Jadi, tidaklah tersisa satu perkara pun baik di masa dahulu maupun sekarang bahkan yang akan datang, kecuali Alloh dan Rosul-Nya telah menentukan hukumnya, baik secara nash maupun istimbath. Sebab Alloh adalah Dzat yang Maha Mengetahui segala sesuatu, tahu semua perkara yang akan muncul dan tidak, serta tahu dampak yang akan ditimbulkannya jika perkara tersebut muncul. Adapun perselisihan yang terjadi dalam menentukan hukum kembali pada kekurangan manusia dalam memahami syariat Alloh dan penjelasan-penjelasan yang disampaikan Rosul-Nya.

Rosululloh Shallallahu ‘alayhi wa sallam telah mengatakan:

« مَا تَرَكْتُ شَيْئًا مِمَّا أَمَرَكُمُ الله بِهِ إِلاَّ وَقَدْ أَمَرْتُكُمْ بِهِ وَلاَ تَرَكْتُ شَيْئًا مِمَّا نَهَاكُمُ الله عَنْهُ إِلاَّ وَقَدْ نَهَيْتُكُمْ عَنْهُ »

▶ BAHAN LATIHAN
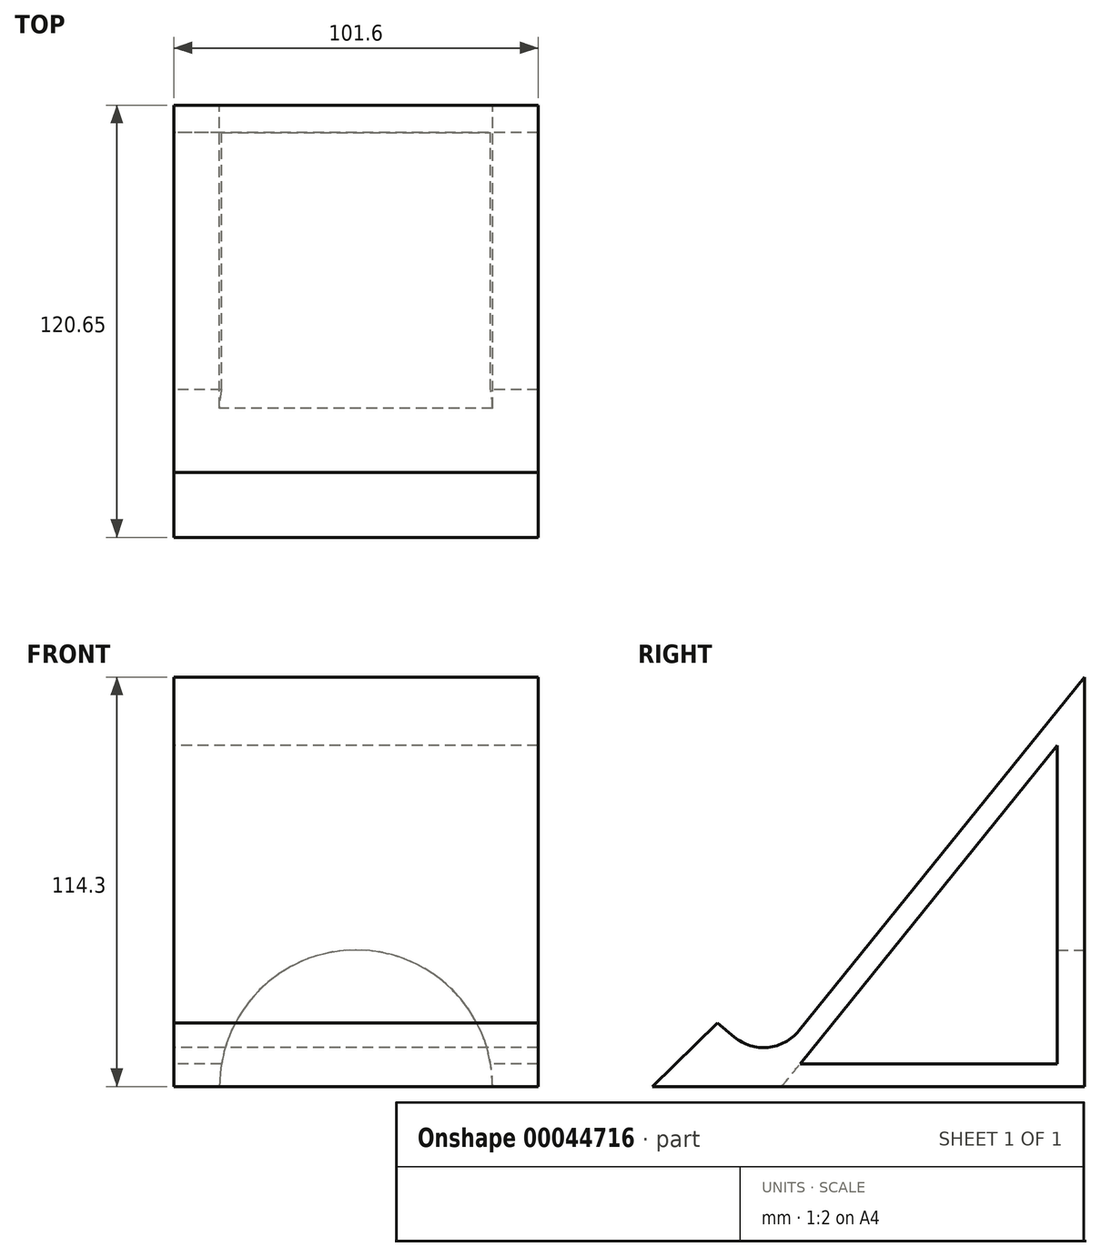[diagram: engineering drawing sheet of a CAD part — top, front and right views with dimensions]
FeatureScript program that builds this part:
annotation { "Feature Type Name" : "Feature", "Feature Type Description" : "" }
export const myFeature = defineFeature(function(context is Context, id is Id, definition is map)
    precondition{}
    {
        {
            var Q0;
            Q0=qCreatedBy(makeId("Right.planeOp"),FACE);
            var sketch = newSketch(context, id + "F0", { "sketchPlane" : qUnion([Q0])});
            skLineSegment(sketch, "E0", {"start": v(-54.33, -41.01) * mm, "end": v(66.32, -41.01) * mm});
            skLineSegment(sketch, "E1", {"start": v(66.32, -41.01) * mm, "end": v(66.32, 73.29) * mm});
            skLineSegment(sketch, "E2", {"start": v(-54.33, -41.01) * mm, "end": v(-36.18, -23.25) * mm});
            skLineSegment(sketch, "E3", {"start": v(-36.18, -23.25) * mm, "end": v(-31.51, -27.17) * mm});
            skLineSegment(sketch, "E4", {"start": v(-13.46, -25.44) * mm, "end": v(66.32, 73.29) * mm});
            skPoint(sketch, "E5.visualSharp", {"position": v(-21.6, -35.51) * mm});
            skArc(sketch, "E5.filletArc", {"start": v(-31.51, -27.17) * mm, "mid": v(-22.12, -30.1) * mm, "end": v(-13.46, -25.44) * mm});
            skLineSegment(sketch, "E6", {"start": v(-13.14, -34.66) * mm, "end": v(58.7, 54.24) * mm});
            skLineSegment(sketch, "E7", {"start": v(58.7, 54.24) * mm, "end": v(58.7, -34.66) * mm});
            skLineSegment(sketch, "E8", {"start": v(-13.14, -34.66) * mm, "end": v(58.7, -34.66) * mm});
            skLineSegment(sketch, "E9", {"start": v(58.7, 54.24) * mm, "end": v(66.32, 54.24) * mm});
            skLineSegment(sketch, "E10", {"start": v(58.7, -34.66) * mm, "end": v(58.7, -41.01) * mm});
            skSolve(sketch);
        }
        {
            var Q0;
            Q0 = qSketchRegion(id + "F0", true);
            extrude(context, id + "F1", {"entities" : qUnion([Q0]), "depth" : 101.6 * mm});
        }
        {
            var Q0;
            Q0=makeQuery(id+"F1.opExtrude","SWEPT_FACE",FACE,{"disambiguationData":[OSD([sQuery(id+"F0.wireOp",EDGE,"E1")])]});
            var sketch = newSketch(context, id + "F2", { "sketchPlane" : qUnion([Q0])});
            skArc(sketch, "E11", {"start": v(-12.7, -41.01) * mm, "mid": v(-50.8, -2.91) * mm, "end": v(-88.9, -41.01) * mm});
            skLineSegment(sketch, "E12", {"start": v(-88.9, -41.01) * mm, "end": v(-12.7, -41.01) * mm});
            skLineSegment(sketch, "E13", {"start": v(-88.9, -41.01) * mm, "end": v(-88.9, 73.29) * mm});
            skLineSegment(sketch, "E14", {"start": v(-12.7, -41.01) * mm, "end": v(-12.7, 73.29) * mm});
            skSolve(sketch);
        }
        {
            var Q0;
            Q0=makeQuery(id+"F2.imprint","IMPRINT",FACE,{"disambiguationData":[TD([[makeQuery(id+"F2.imprint","IMPRINT",EDGE,{"derivedFrom":sQuery(id+"F2.wireOp",EDGE,"E11")}),1.0]])]});
            var Q1;
            Q1=makeQuery(id+"F1.opExtrude","SWEPT_FACE",FACE,{"disambiguationData":[OSD([sQuery(id+"F0.wireOp",EDGE,"E6")])]});
            extrude(context, id + "F3", {"entities" : qUnion([Q0]), "operationType" : NewBodyOperationType.REMOVE, "endBound" : BoundingType.UP_TO_SURFACE, "oppositeDirection" : true, "endBoundEntityFace" : qUnion([Q1]), "depth" : 25.4 * mm});
        }
    });
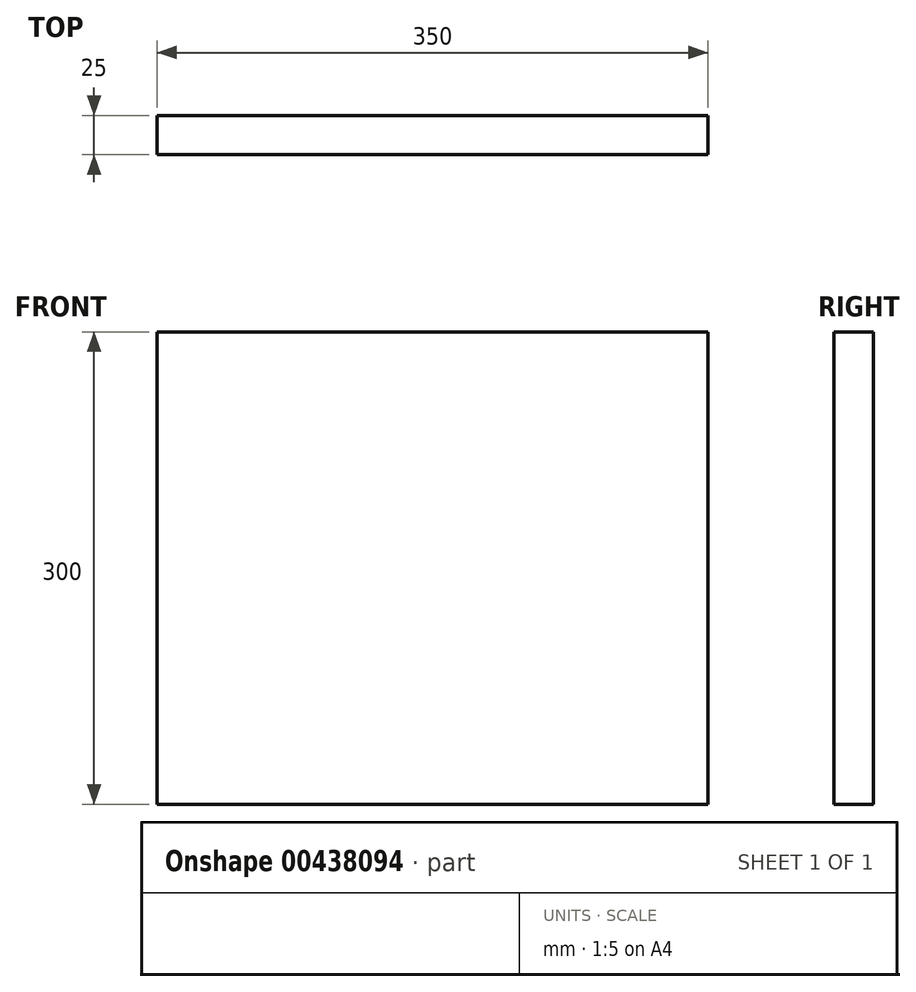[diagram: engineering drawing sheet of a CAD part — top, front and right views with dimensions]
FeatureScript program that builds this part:
annotation { "Feature Type Name" : "Feature", "Feature Type Description" : "" }
export const myFeature = defineFeature(function(context is Context, id is Id, definition is map)
    precondition{}
    {
        {
            var Q0;
            Q0=qCreatedBy(makeId("Front.planeOp"),FACE);
            var sketch = newSketch(context, id + "F0", { "sketchPlane" : qUnion([Q0])});
            skLineSegment(sketch, "E0.bottom", {"start": v(119.48, -142.1) * mm, "end": v(-230.52, -142.1) * mm});
            skLineSegment(sketch, "E0.top", {"start": v(119.48, 157.9) * mm, "end": v(-230.52, 157.9) * mm});
            skLineSegment(sketch, "E0.left", {"start": v(119.48, -142.1) * mm, "end": v(119.48, 157.9) * mm});
            skLineSegment(sketch, "E0.right", {"start": v(-230.52, -142.1) * mm, "end": v(-230.52, 157.9) * mm});
            skSolve(sketch);
        }
        {
            var Q0;
            Q0=makeQuery(id+"F0.imprint","IMPRINT",FACE,{"disambiguationData":[TD([[makeQuery(id+"F0.imprint","IMPRINT",EDGE,{"derivedFrom":sQuery(id+"F0.wireOp",EDGE,"E0.bottom")}),-1.0]])]});
            extrude(context, id + "F1", {"entities" : qUnion([Q0]), "depth" : 25 * mm, "offsetDistance" : 25 * mm});
        }
    });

▶ TUGAS 1
Tuliskan kembali bagian kutipan tentang penetapan hukum, dari "Jadi, tidaklah tersisa" sampai dengan "yang disampaikan Rosul-Nya.".
▶ TUGAS 2
Carilah semua baris dalam entri yang mengandung kata "depth", lalu salin setiap baris tersebut.

▶ JAWABAN LENGKAP 1
Jadi, tidaklah tersisa satu perkara pun baik di masa dahulu maupun sekarang bahkan yang akan datang, kecuali Alloh dan Rosul-Nya telah menentukan hukumnya, baik secara nash maupun istimbath. Sebab Alloh adalah Dzat yang Maha Mengetahui segala sesuatu, tahu semua perkara yang akan muncul dan tidak, serta tahu dampak yang akan ditimbulkannya jika perkara tersebut muncul. Adapun perselisihan yang terjadi dalam menentukan hukum kembali pada kekurangan manusia dalam memahami syariat Alloh dan penjelasan-penjelasan yang disampaikan Rosul-Nya.

▶ JAWABAN LENGKAP 2
            extrude(context, id + "F1", {"entities" : qUnion([Q0]), "depth" : 101.6 * mm});
            extrude(context, id + "F3", {"entities" : qUnion([Q0]), "operationType" : NewBodyOperationType.REMOVE, "endBound" : BoundingType.UP_TO_SURFACE, "oppositeDirection" : true, "endBoundEntityFace" : qUnion([Q1]), "depth" : 25.4 * mm});
            extrude(context, id + "F1", {"entities" : qUnion([Q0]), "depth" : 25 * mm, "offsetDistance" : 25 * mm});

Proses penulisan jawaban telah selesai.